§ Task details
Could you recast the lines from the first one through the line holding "order: Fabales", inclusive, as a numbered list with blank lines left out?

(Data entries)
* * * * *
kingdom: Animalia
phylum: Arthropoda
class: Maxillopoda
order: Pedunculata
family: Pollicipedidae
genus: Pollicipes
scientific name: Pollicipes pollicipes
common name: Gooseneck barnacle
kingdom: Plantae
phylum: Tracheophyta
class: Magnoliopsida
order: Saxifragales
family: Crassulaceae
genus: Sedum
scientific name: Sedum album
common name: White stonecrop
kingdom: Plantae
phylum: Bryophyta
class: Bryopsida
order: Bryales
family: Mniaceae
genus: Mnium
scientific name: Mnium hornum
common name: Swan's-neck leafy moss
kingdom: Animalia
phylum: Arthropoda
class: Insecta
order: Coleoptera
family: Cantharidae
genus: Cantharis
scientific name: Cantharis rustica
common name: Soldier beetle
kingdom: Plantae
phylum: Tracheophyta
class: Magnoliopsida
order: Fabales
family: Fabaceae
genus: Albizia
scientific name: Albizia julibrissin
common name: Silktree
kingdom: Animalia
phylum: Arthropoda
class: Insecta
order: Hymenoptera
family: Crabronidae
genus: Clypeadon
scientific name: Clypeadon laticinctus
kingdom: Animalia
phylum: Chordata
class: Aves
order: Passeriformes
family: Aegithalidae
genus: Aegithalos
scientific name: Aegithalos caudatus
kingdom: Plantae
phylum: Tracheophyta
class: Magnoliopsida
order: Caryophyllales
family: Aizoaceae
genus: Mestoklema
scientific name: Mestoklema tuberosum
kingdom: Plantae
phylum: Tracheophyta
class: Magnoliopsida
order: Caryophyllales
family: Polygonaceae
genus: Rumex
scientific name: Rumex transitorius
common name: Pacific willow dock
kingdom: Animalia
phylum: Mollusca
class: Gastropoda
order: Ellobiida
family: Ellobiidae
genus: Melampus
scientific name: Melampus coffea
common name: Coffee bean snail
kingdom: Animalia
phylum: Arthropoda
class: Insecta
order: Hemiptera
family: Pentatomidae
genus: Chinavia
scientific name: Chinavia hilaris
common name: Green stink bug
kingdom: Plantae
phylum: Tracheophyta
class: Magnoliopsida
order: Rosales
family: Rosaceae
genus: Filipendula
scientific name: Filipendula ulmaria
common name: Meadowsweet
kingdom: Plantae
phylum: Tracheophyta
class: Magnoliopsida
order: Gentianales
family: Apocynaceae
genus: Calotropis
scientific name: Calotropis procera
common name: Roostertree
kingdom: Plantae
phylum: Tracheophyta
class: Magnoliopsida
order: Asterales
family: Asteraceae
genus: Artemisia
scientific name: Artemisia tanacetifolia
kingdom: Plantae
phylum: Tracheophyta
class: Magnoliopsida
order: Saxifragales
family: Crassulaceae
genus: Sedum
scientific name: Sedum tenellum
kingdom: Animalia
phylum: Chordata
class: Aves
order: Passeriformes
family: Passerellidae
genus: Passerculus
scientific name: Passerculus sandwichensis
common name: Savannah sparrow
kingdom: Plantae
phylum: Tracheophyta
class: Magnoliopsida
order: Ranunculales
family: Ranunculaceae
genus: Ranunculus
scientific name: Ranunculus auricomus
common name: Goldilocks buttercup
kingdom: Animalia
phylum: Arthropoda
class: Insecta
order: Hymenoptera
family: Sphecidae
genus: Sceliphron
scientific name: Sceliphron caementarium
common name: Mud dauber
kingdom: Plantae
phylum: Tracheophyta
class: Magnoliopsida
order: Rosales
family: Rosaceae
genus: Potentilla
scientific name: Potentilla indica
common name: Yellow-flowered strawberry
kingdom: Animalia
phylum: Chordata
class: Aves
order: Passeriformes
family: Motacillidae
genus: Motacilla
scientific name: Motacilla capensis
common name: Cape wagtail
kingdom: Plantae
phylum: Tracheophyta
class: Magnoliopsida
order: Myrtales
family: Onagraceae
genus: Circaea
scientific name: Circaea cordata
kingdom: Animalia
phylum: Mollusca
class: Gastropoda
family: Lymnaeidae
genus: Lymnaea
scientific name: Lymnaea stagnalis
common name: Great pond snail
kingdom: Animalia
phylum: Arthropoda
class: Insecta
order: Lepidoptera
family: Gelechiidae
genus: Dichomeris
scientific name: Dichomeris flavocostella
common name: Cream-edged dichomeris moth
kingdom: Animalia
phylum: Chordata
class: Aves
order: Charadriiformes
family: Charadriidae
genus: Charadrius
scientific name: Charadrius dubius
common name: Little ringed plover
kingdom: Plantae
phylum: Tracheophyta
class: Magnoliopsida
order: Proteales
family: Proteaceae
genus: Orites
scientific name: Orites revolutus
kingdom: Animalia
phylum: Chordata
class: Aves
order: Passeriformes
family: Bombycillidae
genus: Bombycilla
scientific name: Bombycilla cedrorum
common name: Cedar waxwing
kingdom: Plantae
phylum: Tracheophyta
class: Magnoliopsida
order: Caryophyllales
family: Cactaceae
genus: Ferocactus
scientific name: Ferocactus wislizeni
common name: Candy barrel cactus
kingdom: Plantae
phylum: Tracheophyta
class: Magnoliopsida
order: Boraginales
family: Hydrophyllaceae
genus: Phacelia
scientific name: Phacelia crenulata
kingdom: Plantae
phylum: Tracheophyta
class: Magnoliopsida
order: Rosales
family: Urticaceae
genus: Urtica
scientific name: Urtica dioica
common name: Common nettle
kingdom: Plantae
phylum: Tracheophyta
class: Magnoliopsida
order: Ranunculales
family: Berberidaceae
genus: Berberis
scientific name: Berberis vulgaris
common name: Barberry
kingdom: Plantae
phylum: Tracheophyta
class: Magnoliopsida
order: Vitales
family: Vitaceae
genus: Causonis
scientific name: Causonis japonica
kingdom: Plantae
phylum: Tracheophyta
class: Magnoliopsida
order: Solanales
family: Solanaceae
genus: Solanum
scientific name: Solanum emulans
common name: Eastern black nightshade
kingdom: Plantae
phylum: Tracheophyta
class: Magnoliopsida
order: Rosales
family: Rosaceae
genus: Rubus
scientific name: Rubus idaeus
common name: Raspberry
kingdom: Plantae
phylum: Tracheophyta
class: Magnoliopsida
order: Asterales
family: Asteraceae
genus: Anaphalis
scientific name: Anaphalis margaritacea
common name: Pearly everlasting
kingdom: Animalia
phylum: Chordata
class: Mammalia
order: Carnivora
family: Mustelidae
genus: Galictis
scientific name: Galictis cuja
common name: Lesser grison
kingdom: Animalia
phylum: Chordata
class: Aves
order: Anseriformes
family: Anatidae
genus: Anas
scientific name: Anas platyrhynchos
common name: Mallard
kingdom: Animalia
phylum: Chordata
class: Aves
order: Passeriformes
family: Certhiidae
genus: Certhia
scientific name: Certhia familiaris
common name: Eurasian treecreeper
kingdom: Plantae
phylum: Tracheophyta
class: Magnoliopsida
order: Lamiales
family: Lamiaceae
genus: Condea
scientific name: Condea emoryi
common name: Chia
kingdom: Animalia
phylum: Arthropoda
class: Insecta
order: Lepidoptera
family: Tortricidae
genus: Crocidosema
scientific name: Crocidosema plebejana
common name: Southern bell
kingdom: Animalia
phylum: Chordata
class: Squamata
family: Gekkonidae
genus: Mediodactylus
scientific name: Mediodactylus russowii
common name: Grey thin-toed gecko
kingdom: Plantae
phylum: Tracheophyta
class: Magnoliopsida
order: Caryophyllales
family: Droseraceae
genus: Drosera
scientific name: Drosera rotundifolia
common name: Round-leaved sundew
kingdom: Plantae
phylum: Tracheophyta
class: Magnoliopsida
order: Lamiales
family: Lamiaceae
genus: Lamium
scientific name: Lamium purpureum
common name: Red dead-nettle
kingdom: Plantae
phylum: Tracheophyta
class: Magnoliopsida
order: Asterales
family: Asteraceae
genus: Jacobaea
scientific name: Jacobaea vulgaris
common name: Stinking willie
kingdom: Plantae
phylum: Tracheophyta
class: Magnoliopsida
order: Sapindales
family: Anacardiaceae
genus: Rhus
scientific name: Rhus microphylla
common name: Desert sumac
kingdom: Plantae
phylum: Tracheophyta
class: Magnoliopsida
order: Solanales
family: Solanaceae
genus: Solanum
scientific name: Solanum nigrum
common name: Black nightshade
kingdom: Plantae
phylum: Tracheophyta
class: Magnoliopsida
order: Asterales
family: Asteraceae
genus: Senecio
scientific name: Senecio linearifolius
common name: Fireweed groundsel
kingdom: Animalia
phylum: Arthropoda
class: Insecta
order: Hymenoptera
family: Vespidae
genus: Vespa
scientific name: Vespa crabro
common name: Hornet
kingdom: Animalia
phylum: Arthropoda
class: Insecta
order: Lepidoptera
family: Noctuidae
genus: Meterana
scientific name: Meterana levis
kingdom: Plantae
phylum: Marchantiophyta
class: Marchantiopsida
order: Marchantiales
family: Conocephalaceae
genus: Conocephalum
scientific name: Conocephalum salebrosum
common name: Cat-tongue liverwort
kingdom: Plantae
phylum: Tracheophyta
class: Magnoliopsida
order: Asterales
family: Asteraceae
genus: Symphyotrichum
* * * * *
§ Exercise output
1. kingdom: Animalia
2. phylum: Arthropoda
3. class: Maxillopoda
4. order: Pedunculata
5. family: Pollicipedidae
6. genus: Pollicipes
7. scientific name: Pollicipes pollicipes
8. common name: Gooseneck barnacle
9. kingdom: Plantae
10. phylum: Tracheophyta
11. class: Magnoliopsida
12. order: Saxifragales
13. family: Crassulaceae
14. genus: Sedum
15. scientific name: Sedum album
16. common name: White stonecrop
17. kingdom: Plantae
18. phylum: Bryophyta
19. class: Bryopsida
20. order: Bryales
21. family: Mniaceae
22. genus: Mnium
23. scientific name: Mnium hornum
24. common name: Swan's-neck leafy moss
25. kingdom: Animalia
26. phylum: Arthropoda
27. class: Insecta
28. order: Coleoptera
29. family: Cantharidae
30. genus: Cantharis
31. scientific name: Cantharis rustica
32. common name: Soldier beetle
33. kingdom: Plantae
34. phylum: Tracheophyta
35. class: Magnoliopsida
36. order: Fabales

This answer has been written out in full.